# size of boot for the CVT snorkel



## Howard (Jan 25, 2009)

i was about to head to the hardware store to get some PVC pipe for snorkels on an 08 brute. i was looking at the parts but i can't find a size on the rubber boot that goes on the cvt. looks like an adapter, 3" to 2"? aint sure i couldn't find anything that says, one of them has a small parts list but it's just for the under the steering air box pipe. i can't find a complete list of parts.

10' PVC ?
how many 90* ?
how many 45* ?
1- 3" rubber 90*


Thanks, Howard


----------



## Polaris425 (Dec 16, 2004)

That should all be on the website.......

What Do I need to Buy?

A) CVT Exhaust

1 - 45

3 - 90's

1 - 3" to 2" rubber coupler


B) CVT Intake

Keep stock rubber coupler attached to front of CVT Housing.

2 - 45's


C) Air box Intake

1 - 90 rubber 2" or 3" coupler w/ clamps (some people are using a 3" for 
more air flow, for info. and parts list for this, click here)
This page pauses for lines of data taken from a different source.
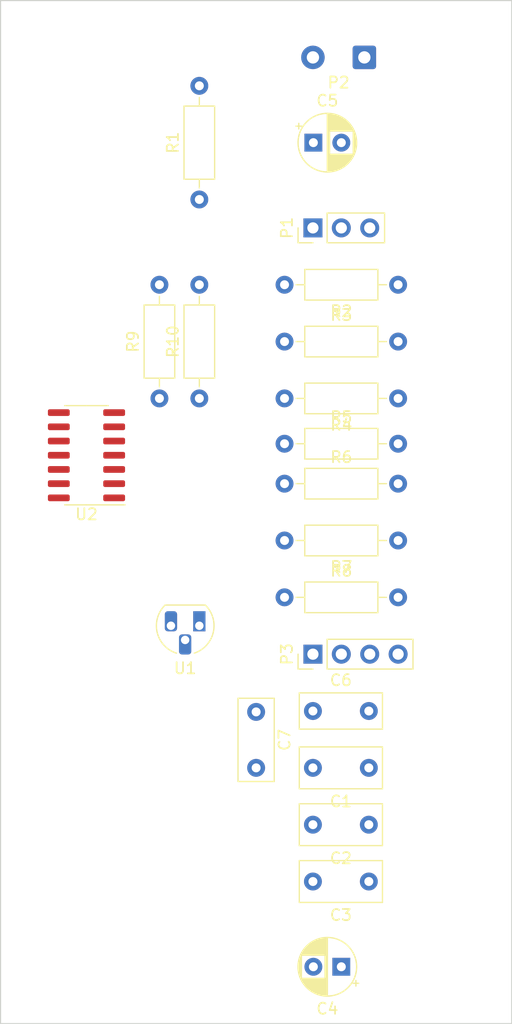
<source format=kicad_pcb>
(kicad_pcb (version 20221018) (generator pcbnew)

  (general
    (thickness 1.6)
  )

  (paper "A4")
  (layers
    (0 "F.Cu" signal)
    (31 "B.Cu" signal)
    (32 "B.Adhes" user "B.Adhesive")
    (33 "F.Adhes" user "F.Adhesive")
    (34 "B.Paste" user)
    (35 "F.Paste" user)
    (36 "B.SilkS" user "B.Silkscreen")
    (37 "F.SilkS" user "F.Silkscreen")
    (38 "B.Mask" user)
    (39 "F.Mask" user)
    (40 "Dwgs.User" user "User.Drawings")
    (41 "Cmts.User" user "User.Comments")
    (42 "Eco1.User" user "User.Eco1")
    (43 "Eco2.User" user "User.Eco2")
    (44 "Edge.Cuts" user)
    (45 "Margin" user)
    (46 "B.CrtYd" user "B.Courtyard")
    (47 "F.CrtYd" user "F.Courtyard")
    (48 "B.Fab" user)
    (49 "F.Fab" user)
    (50 "User.1" user)
    (51 "User.2" user)
    (52 "User.3" user)
    (53 "User.4" user)
    (54 "User.5" user)
    (55 "User.6" user)
    (56 "User.7" user)
    (57 "User.8" user)
    (58 "User.9" user)
  )

  (setup
    (pad_to_mask_clearance 0)
    (pcbplotparams
      (layerselection 0x00010fc_ffffffff)
      (plot_on_all_layers_selection 0x0000000_00000000)
      (disableapertmacros false)
      (usegerberextensions false)
      (usegerberattributes true)
      (usegerberadvancedattributes true)
      (creategerberjobfile true)
      (dashed_line_dash_ratio 12.000000)
      (dashed_line_gap_ratio 3.000000)
      (svgprecision 4)
      (plotframeref false)
      (viasonmask false)
      (mode 1)
      (useauxorigin false)
      (hpglpennumber 1)
      (hpglpenspeed 20)
      (hpglpendiameter 15.000000)
      (dxfpolygonmode true)
      (dxfimperialunits true)
      (dxfusepcbnewfont true)
      (psnegative false)
      (psa4output false)
      (plotreference true)
      (plotvalue true)
      (plotinvisibletext false)
      (sketchpadsonfab false)
      (subtractmaskfromsilk false)
      (outputformat 1)
      (mirror false)
      (drillshape 1)
      (scaleselection 1)
      (outputdirectory "")
    )
  )

  (net 0 "")
  (net 1 "Net-(C1-Pad1)")
  (net 2 "Net-(U2A-+)")
  (net 3 "Net-(P1-Pin_1)")
  (net 4 "GND")
  (net 5 "Net-(U2A--)")
  (net 6 "Net-(P1-Pin_3)")
  (net 7 "Net-(P3-Pin_2)")
  (net 8 "Net-(P3-Pin_3)")
  (net 9 "Net-(U2C-+)")
  (net 10 "Net-(U2B-+)")
  (net 11 "unconnected-(U2-Pad13)")

  (footprint "Package_TO_SOT_THT:TO-92L_HandSolder" (layer "F.Cu") (at 152.4 106.68 180))

  (footprint "Resistor_THT:R_Axial_DIN0207_L6.3mm_D2.5mm_P10.16mm_Horizontal" (layer "F.Cu") (at 152.4 86.36 90))

  (footprint "Resistor_THT:R_Axial_DIN0207_L6.3mm_D2.5mm_P10.16mm_Horizontal" (layer "F.Cu") (at 160.02 90.41))

  (footprint "Resistor_THT:R_Axial_DIN0207_L6.3mm_D2.5mm_P10.16mm_Horizontal" (layer "F.Cu") (at 170.18 86.36 180))

  (footprint "Connector_PinHeader_2.54mm:PinHeader_1x04_P2.54mm_Vertical" (layer "F.Cu") (at 162.56 109.22 90))

  (footprint "Capacitor_THT:C_Rect_L7.2mm_W3.5mm_P5.00mm_FKS2_FKP2_MKS2_MKP2" (layer "F.Cu") (at 167.56 129.54 180))

  (footprint "Resistor_THT:R_Axial_DIN0207_L6.3mm_D2.5mm_P10.16mm_Horizontal" (layer "F.Cu") (at 148.83 86.36 90))

  (footprint "Connector_Wire:SolderWire-0.5sqmm_1x02_P4.6mm_D0.9mm_OD2.1mm" (layer "F.Cu") (at 167.16 55.88 180))

  (footprint "Capacitor_THT:C_Rect_L7.2mm_W3.0mm_P5.00mm_FKS2_FKP2_MKS2_MKP2" (layer "F.Cu") (at 162.56 114.3))

  (footprint "Resistor_THT:R_Axial_DIN0207_L6.3mm_D2.5mm_P10.16mm_Horizontal" (layer "F.Cu") (at 152.4 68.58 90))

  (footprint "Capacitor_THT:CP_Radial_D5.0mm_P2.50mm" (layer "F.Cu") (at 162.6 63.5))

  (footprint "Capacitor_THT:C_Rect_L7.2mm_W3.5mm_P5.00mm_FKS2_FKP2_MKS2_MKP2" (layer "F.Cu") (at 167.56 119.38 180))

  (footprint "Capacitor_THT:C_Rect_L7.2mm_W3.0mm_P5.00mm_FKS2_FKP2_MKS2_MKP2" (layer "F.Cu") (at 157.48 114.38 -90))

  (footprint "Resistor_THT:R_Axial_DIN0207_L6.3mm_D2.5mm_P10.16mm_Horizontal" (layer "F.Cu") (at 160.02 93.98))

  (footprint "Package_SO:SOIC-14_3.9x8.7mm_P1.27mm" (layer "F.Cu") (at 142.305 91.44 180))

  (footprint "Resistor_THT:R_Axial_DIN0207_L6.3mm_D2.5mm_P10.16mm_Horizontal" (layer "F.Cu") (at 160.02 104.14))

  (footprint "Capacitor_THT:CP_Radial_D5.0mm_P2.50mm" (layer "F.Cu") (at 165.1 137.16 180))

  (footprint "Resistor_THT:R_Axial_DIN0207_L6.3mm_D2.5mm_P10.16mm_Horizontal" (layer "F.Cu") (at 160.02 81.28))

  (footprint "Capacitor_THT:C_Rect_L7.2mm_W3.5mm_P5.00mm_FKS2_FKP2_MKS2_MKP2" (layer "F.Cu") (at 167.56 124.46 180))

  (footprint "Connector_PinHeader_2.54mm:PinHeader_1x03_P2.54mm_Vertical" (layer "F.Cu") (at 162.56 71.12 90))

  (footprint "Resistor_THT:R_Axial_DIN0207_L6.3mm_D2.5mm_P10.16mm_Horizontal" (layer "F.Cu") (at 170.18 76.2 180))

  (footprint "Resistor_THT:R_Axial_DIN0207_L6.3mm_D2.5mm_P10.16mm_Horizontal" (layer "F.Cu") (at 170.18 99.06 180))

  (gr_rect (start 134.62 142.24) (end 180.34 50.8)
    (stroke (width 0.1) (type default)) (fill none) (layer "Edge.Cuts") (tstamp 474e7e1f-fd79-41af-a005-c56495232ee8))

)

</source>
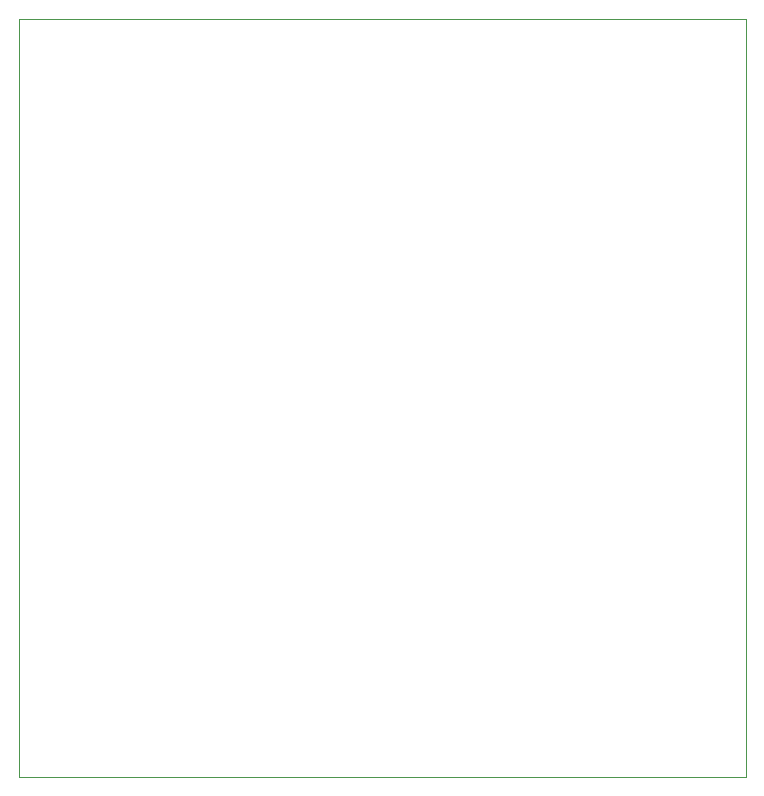
<source format=gbr>
%TF.GenerationSoftware,KiCad,Pcbnew,9.0.6*%
%TF.CreationDate,2025-12-11T14:53:55+06:00*%
%TF.ProjectId,.WAV player,2e574156-2070-46c6-9179-65722e6b6963,rev?*%
%TF.SameCoordinates,Original*%
%TF.FileFunction,Profile,NP*%
%FSLAX46Y46*%
G04 Gerber Fmt 4.6, Leading zero omitted, Abs format (unit mm)*
G04 Created by KiCad (PCBNEW 9.0.6) date 2025-12-11 14:53:55*
%MOMM*%
%LPD*%
G01*
G04 APERTURE LIST*
%TA.AperFunction,Profile*%
%ADD10C,0.050000*%
%TD*%
G04 APERTURE END LIST*
D10*
X98425000Y-52451000D02*
X160020000Y-52451000D01*
X160020000Y-116586000D01*
X98425000Y-116586000D01*
X98425000Y-52451000D01*
M02*

</source>
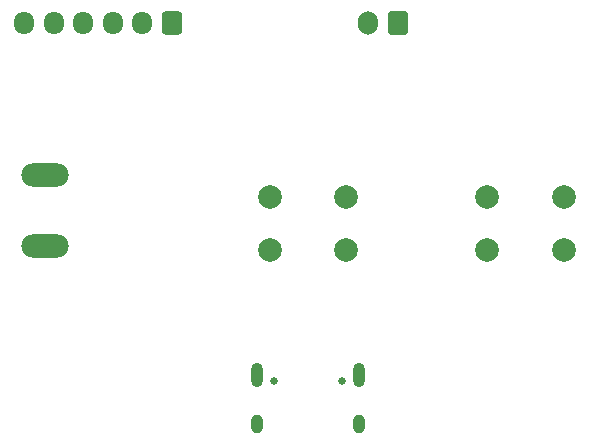
<source format=gbr>
%TF.GenerationSoftware,KiCad,Pcbnew,(6.0.5)*%
%TF.CreationDate,2022-10-18T17:57:13+09:00*%
%TF.ProjectId,IO_Board,494f5f42-6f61-4726-942e-6b696361645f,rev?*%
%TF.SameCoordinates,Original*%
%TF.FileFunction,Soldermask,Bot*%
%TF.FilePolarity,Negative*%
%FSLAX46Y46*%
G04 Gerber Fmt 4.6, Leading zero omitted, Abs format (unit mm)*
G04 Created by KiCad (PCBNEW (6.0.5)) date 2022-10-18 17:57:13*
%MOMM*%
%LPD*%
G01*
G04 APERTURE LIST*
G04 Aperture macros list*
%AMRoundRect*
0 Rectangle with rounded corners*
0 $1 Rounding radius*
0 $2 $3 $4 $5 $6 $7 $8 $9 X,Y pos of 4 corners*
0 Add a 4 corners polygon primitive as box body*
4,1,4,$2,$3,$4,$5,$6,$7,$8,$9,$2,$3,0*
0 Add four circle primitives for the rounded corners*
1,1,$1+$1,$2,$3*
1,1,$1+$1,$4,$5*
1,1,$1+$1,$6,$7*
1,1,$1+$1,$8,$9*
0 Add four rect primitives between the rounded corners*
20,1,$1+$1,$2,$3,$4,$5,0*
20,1,$1+$1,$4,$5,$6,$7,0*
20,1,$1+$1,$6,$7,$8,$9,0*
20,1,$1+$1,$8,$9,$2,$3,0*%
G04 Aperture macros list end*
%ADD10C,0.650000*%
%ADD11O,1.000000X2.100000*%
%ADD12O,1.000000X1.600000*%
%ADD13C,2.000000*%
%ADD14O,4.000000X2.000000*%
%ADD15RoundRect,0.250000X0.600000X0.750000X-0.600000X0.750000X-0.600000X-0.750000X0.600000X-0.750000X0*%
%ADD16O,1.700000X2.000000*%
%ADD17RoundRect,0.250000X0.600000X0.725000X-0.600000X0.725000X-0.600000X-0.725000X0.600000X-0.725000X0*%
%ADD18O,1.700000X1.950000*%
G04 APERTURE END LIST*
D10*
%TO.C,J1*%
X148240000Y-107250000D03*
X154020000Y-107250000D03*
D11*
X155450000Y-106750000D03*
X146810000Y-106750000D03*
D12*
X155450000Y-110930000D03*
X146810000Y-110930000D03*
%TD*%
D13*
%TO.C,SW1*%
X147880000Y-91730000D03*
X154380000Y-91730000D03*
X147880000Y-96230000D03*
X154380000Y-96230000D03*
%TD*%
%TO.C,SW2*%
X166295000Y-91730000D03*
X172795000Y-91730000D03*
X166295000Y-96230000D03*
X172795000Y-96230000D03*
%TD*%
D14*
%TO.C,SW3*%
X128905000Y-95885000D03*
X128905000Y-89885000D03*
%TD*%
D15*
%TO.C,J3*%
X158730000Y-76945000D03*
D16*
X156230000Y-76945000D03*
%TD*%
D17*
%TO.C,J2*%
X139600000Y-76945000D03*
D18*
X137100000Y-76945000D03*
X134600000Y-76945000D03*
X132100000Y-76945000D03*
X129600000Y-76945000D03*
X127100000Y-76945000D03*
%TD*%
M02*

</source>
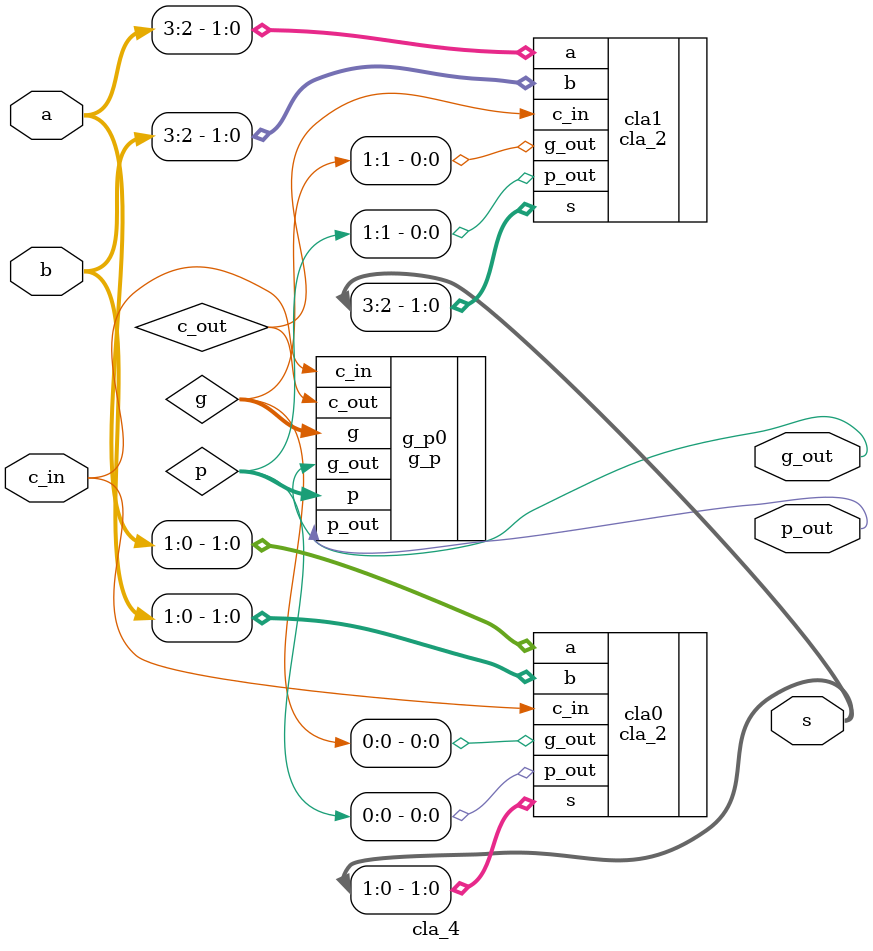
<source format=v>
`timescale 1ns / 1ps

module cla_4(
    input [3:0] a,
    input [3:0] b,
    input c_in,
    output g_out,
    output p_out,
    output [3:0] s
    );

    wire [1:0] g;
    wire [1:0] p;
    wire c_out;
    cla_2 cla0(.a(a[1:0]), .b(b[1:0]), .c_in(c_in), .g_out(g[0]), .p_out(p[0]), .s(s[1:0]));
    cla_2 cla1(.a(a[3:2]), .b(b[3:2]), .c_in(c_out), .g_out(g[1]), .p_out(p[1]), .s(s[3:2]));
    g_p g_p0(.g(g), .p(p), .c_in(c_in), .g_out(g_out), .p_out(p_out), .c_out(c_out));
endmodule

</source>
1 - 180 (P-Trap) or 2 - 90*s (around steering brace)

1 - 90 (to turn up)

3 - of whatever you want to put on the tops of your snorkels


D) 1 - 10' stalk of 2" Sch40 PVC.

E) 3 - 2" Rubber Couplers for uprights

http://www.mudinmyblood.com/brutesnorkal.html


----------



## Metal Man (Dec 17, 2008)

Yep that about covers it. I just about know that parts list by hart now lol


----------



## Brute650i (Dec 17, 2008)

I used a v force 700 CVT exhaust boot it seems to fit better because the hole is oval


----------



## Howard (Jan 25, 2009)

ah well that list must be on the 05 brute snorkle
didn't look though that one. list needs to be added to the 08 as well


----------



## Yesterday (Jan 2, 2009)

where'd you come up with one of those exhaust boots?


----------



## phreebsd (Dec 16, 2004)

u can order one from OEM parts house. 20 to 30 bucks i think.
not expensive at all. it's best to use it i think bt when yer in a hurry to take her deep lowes dont carry that.


----------



## Howard (Jan 25, 2009)

kfx 700 stock boot. from the dealer, i think they are relatively cheap. 20$?


----------



## Yesterday (Jan 2, 2009)

what's the actual name for the part, i'm havin trouble findin one online


----------



## Polaris425 (Dec 16, 2004)

They were $75 from the dealer when we first started using them, which is why I didnt suggest using them. It doulbed the price of the build. I guess they could be cheaper now? Also, Im not sure what you mean by 

_"ah well that list must be on the 05 brute snorkle didn't look though that one. list needs to be added to the 08 as well "_


There's not but 1 list, and 1 set of instructions. Covers all year models for the 750. Atleast, on my website that is...


----------



## Howard (Jan 25, 2009)

Polaris425 said:


> _"ah well that list must be on the 05 brute snorkle didn't look though that one. list needs to be added to the 08 as well "_
> 
> There's not but 1 list, and 1 set of instructions. Covers all year models for the 750. Atleast, on my website that is...


 
**** i dunno, maybe im looking at all the wrong stuff. ha ha :thinking: :thinking:


----------



## Yesterday (Jan 2, 2009)

is this what i want? part 14073B?


----------



## Polaris425 (Dec 16, 2004)

yeah thats it.


----------



## Yesterday (Jan 2, 2009)

gracias


----------



## Yesterday (Jan 2, 2009)

23 bucks, by the way. plus an 8 dollar clamp that i'm probably wastin money on.


----------



## Howard (Jan 25, 2009)

ahhh, well when you go here:

http://www.mudinmyblood.com/brutesnorkal.html

there is another link right on top , "to see 2008 pictures click here" and i don't think there is a list of parts in that one.


----------



## Brute650i (Dec 17, 2008)

I just used a big hose clamp on the exhaust boot or the one the came off the stock one


----------



## Polaris425 (Dec 16, 2004)

yes there's a list of parts on that one too. And it really doesnt have anything to do w/ it being a 2008. Just that the guy who did it, did it on an 08.


----------



## phreebsd (Dec 16, 2004)

xbigp said:


> 23 bucks, by the way. plus an 8 dollar clamp that i'm probably wastin money on.


told ya it was 20 to 30 
the best way if yer not in a hurry.


----------